Exactly the lines from the first line of the records to the line holding "Regenschirm rumgelaufen, was goldwert war." should be duplicated, and nothing more; pictures stay out.

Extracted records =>
━━━

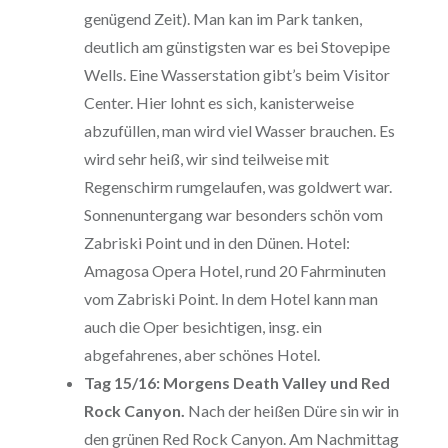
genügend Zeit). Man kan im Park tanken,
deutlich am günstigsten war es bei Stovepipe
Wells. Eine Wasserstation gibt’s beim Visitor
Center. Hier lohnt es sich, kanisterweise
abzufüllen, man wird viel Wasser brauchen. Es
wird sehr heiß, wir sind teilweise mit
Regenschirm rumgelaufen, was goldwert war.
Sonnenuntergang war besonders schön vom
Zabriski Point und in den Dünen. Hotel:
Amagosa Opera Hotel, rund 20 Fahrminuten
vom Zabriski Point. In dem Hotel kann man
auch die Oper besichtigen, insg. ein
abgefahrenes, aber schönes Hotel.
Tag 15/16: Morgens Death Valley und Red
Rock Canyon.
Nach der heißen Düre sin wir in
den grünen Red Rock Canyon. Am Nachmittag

━━━

REPLY TO THE EXERCISE =>
genügend Zeit). Man kan im Park tanken,
deutlich am günstigsten war es bei Stovepipe
Wells. Eine Wasserstation gibt’s beim Visitor
Center. Hier lohnt es sich, kanisterweise
abzufüllen, man wird viel Wasser brauchen. Es
wird sehr heiß, wir sind teilweise mit
Regenschirm rumgelaufen, was goldwert war.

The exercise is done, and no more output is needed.